Our own internal state sets the criteria by which we judge ourselves and others. Whatever “level of success” we have or whatever stage we are in our lives, it doesn’t matter. If we feel the need to pound our chest to assert our superiority or make ourselves feel good for whatever reason, we will pass judgment. The less we feel secure about ourselves, the more we feel the need to judge.
For example, a while ago I saw a post on social media of a famous cellist with a woman playing the piano. She wore a tight-fitting mini-dress that accentuated her svelte figure and showed off her long, shapely legs that stretched out in front of her to reach the piano pedals with her stiletto-clad feet. She was beautiful, sexy and talented. Yet people overlooked all of that and commented that the way she was sitting was “unnatural,” or that her performance was “stressful” to watch.

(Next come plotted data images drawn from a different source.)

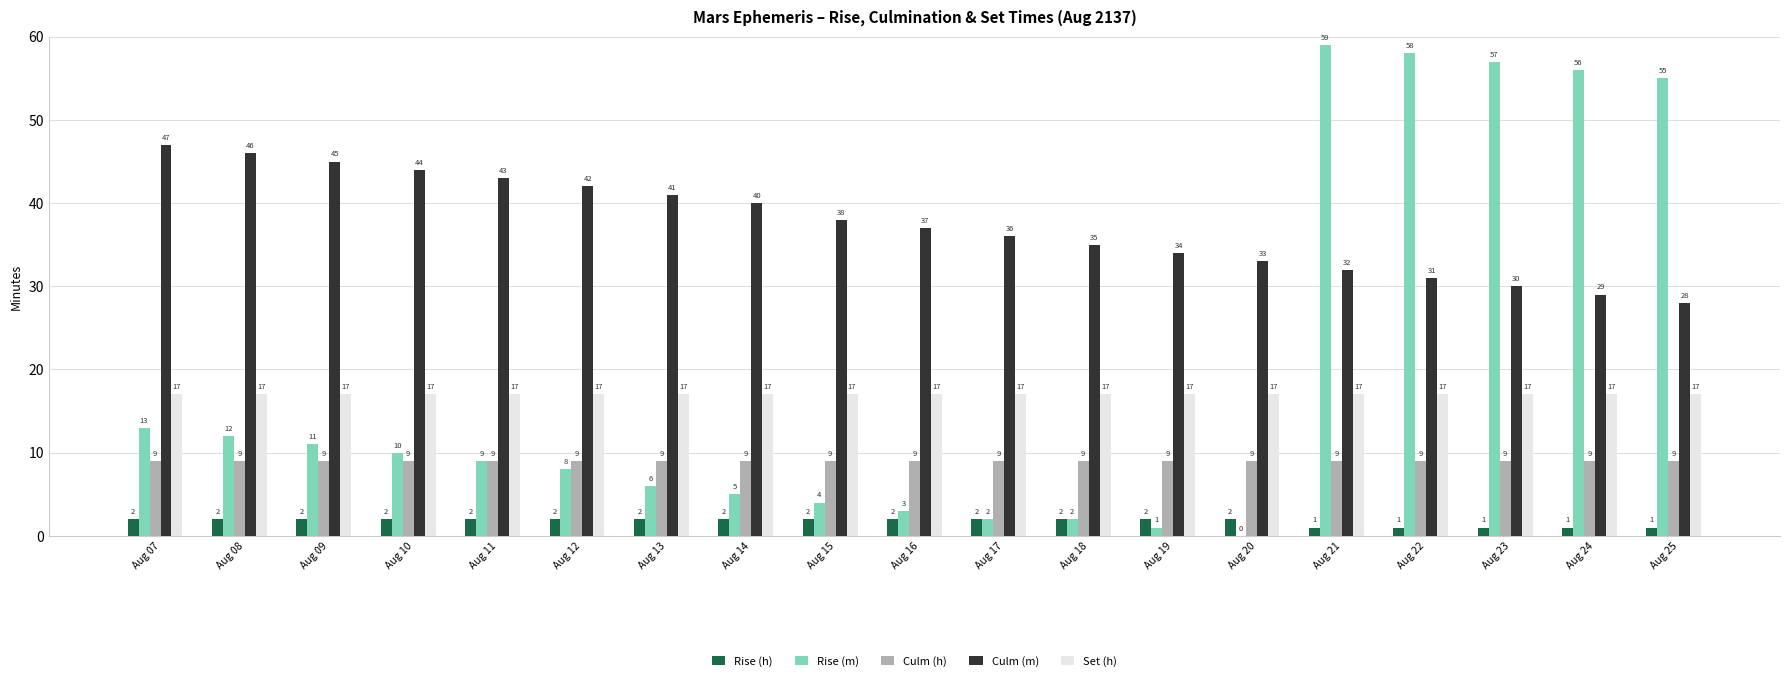

What is the maximum value shown in the chart?

59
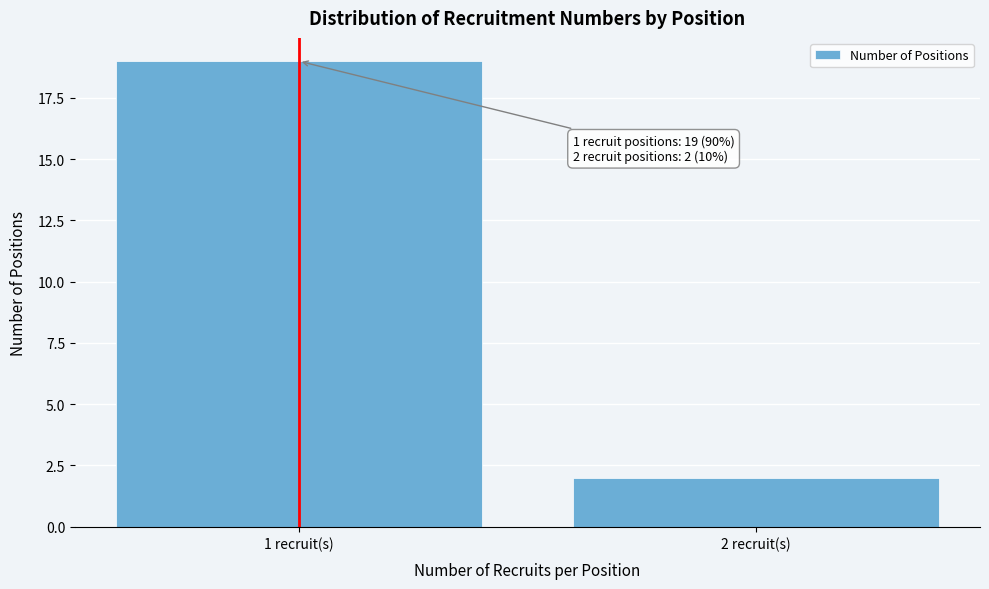

Reading right to left, list all the values displayed in this chart.

2	19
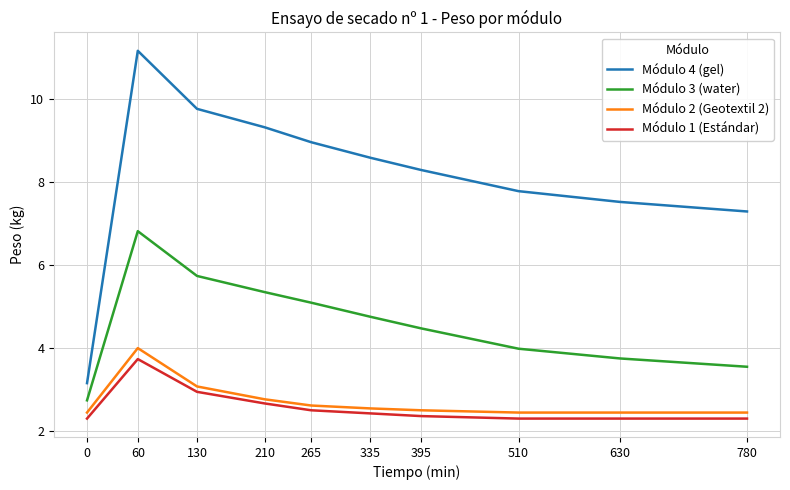

Does the chart have visible grid lines?

Yes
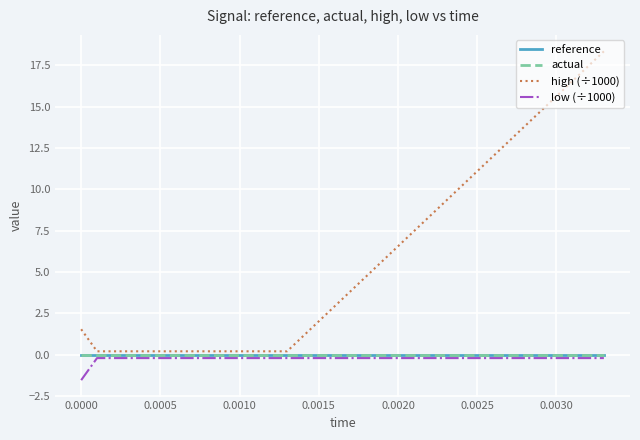

True or false: actual and reference intersect in this chart.

False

Examining my own reaction towards her, I realized that I was holding her against my culturally-defined beauty standards and she exceeded them so, I was also looking for something wrong with her. I needed for her to not be perfect so I wouldn’t feel insecure about myself. In the same way, I held that 62-year-old woman on TV against my own norms that someone her age should be dressed more “appropriately.” But clearly, the problem lies not with them but with me.
Through our upbringing, life experiences and other external influences, many of us had been made to feel that we’re not good enough at certain points in our life. We were taught that we need to earn our wings to be worthy of any kind of exaltation, let alone love. So, we developed an unnecessary need to be seen, recognized, accepted, valued, and loved.

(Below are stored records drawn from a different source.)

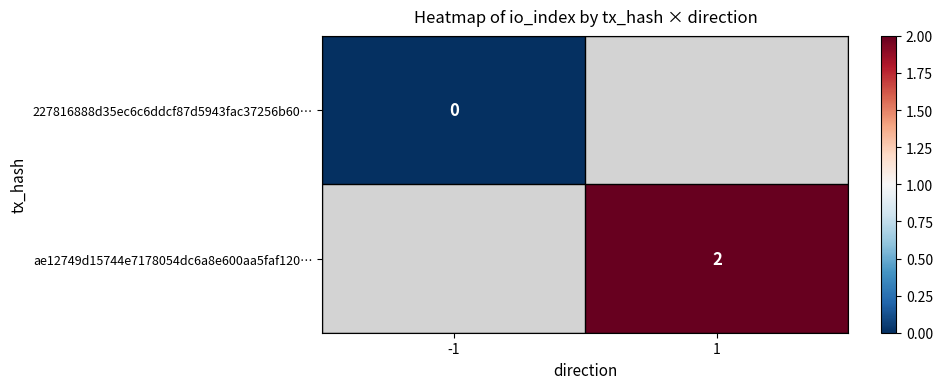

The ae12749d15744e7178054dc6a8e600aa5faf120… series shows 1 at 1. True or false?

False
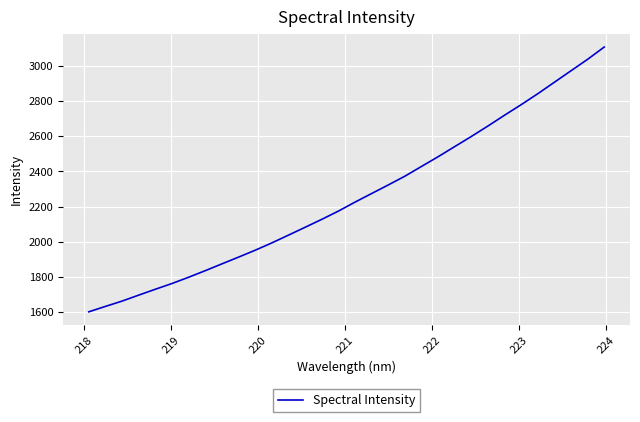

What is the difference between the maximum and minimum values?

1503.8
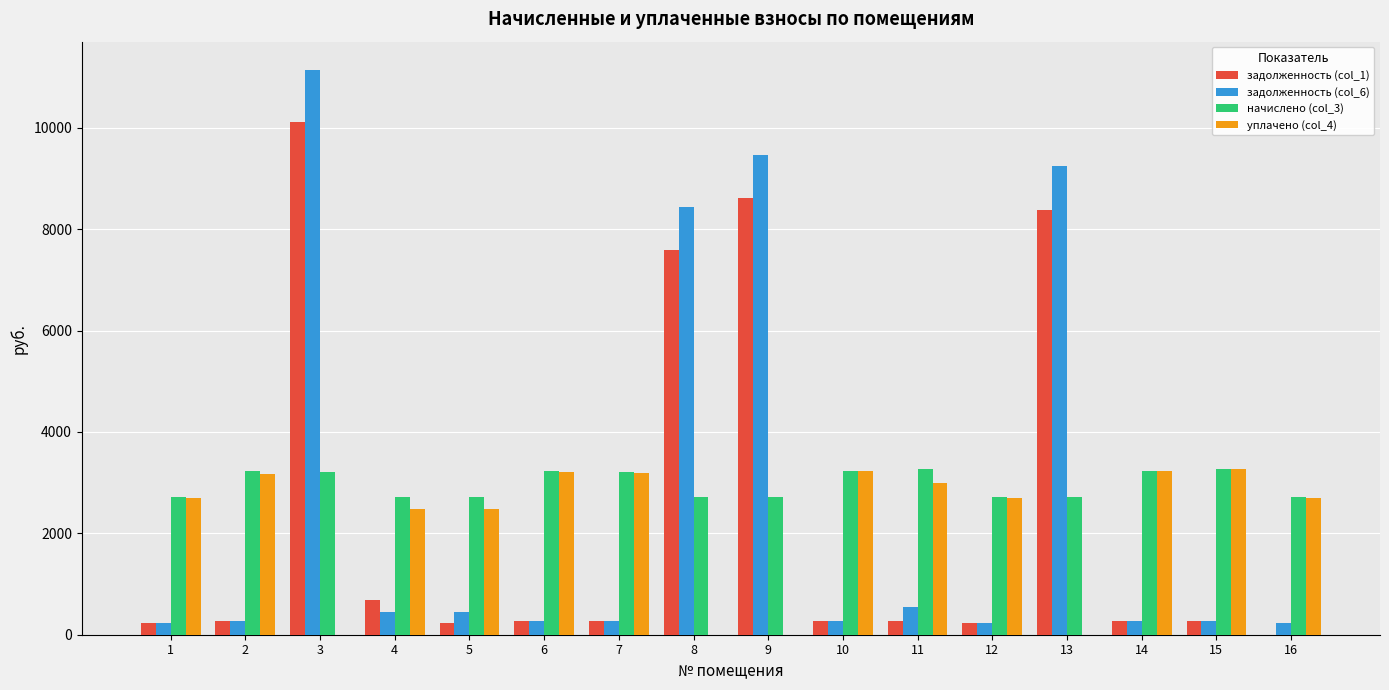

At which category does the chart reach its peak across all series?

3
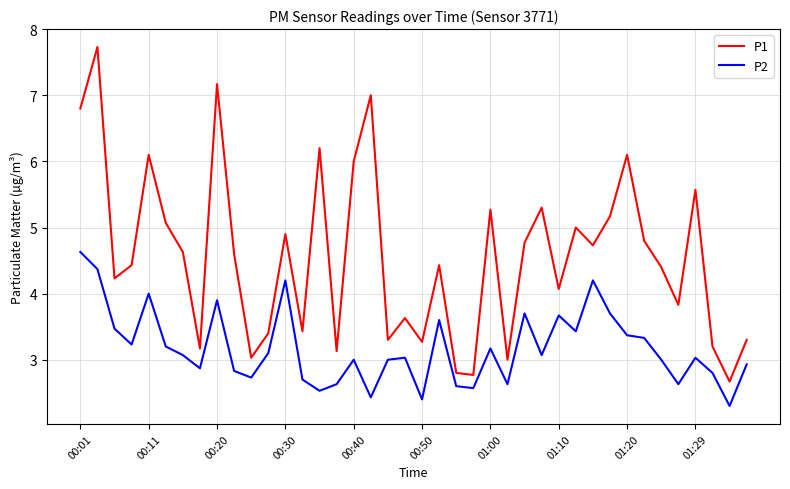

Does the chart display data point markers on the line(s)?

No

Author and speaker Anita Moorjani, who was miraculously cured of terminal cancer after a near-death experience, wrote in her New York Times bestselling book Dying to Be Me, “During my NDE, it felt to me that all judgment, hatred, jealousy, and fear stem from people not realizing their true greatness. Lacking awareness of our perfection keeps us feeling small and insignificant, and this goes against the natural ﬂow of life-force energy—that which we really are."
“It follows that the problems we see in the world aren’t from the judgment or hatred we have for others but for ourselves. Just as the key to my healing was unconditional self-love that eliminated fear, the key to a better world is for everyone to care for themselves the same way, realizing their true worth. If we stopped judging ourselves, we’d automatically find less and less need to condemn others. We’d begin to notice their true perfection.”
We judge because we’ve forgotten about our divinity at our very core—the one that is unequivocally and perfectly complete. Judgment keeps us apart. To stop judging, we need to feel whole again. When we feel whole, judgment stops, and when judgment stops, we begin to evolve as human beings.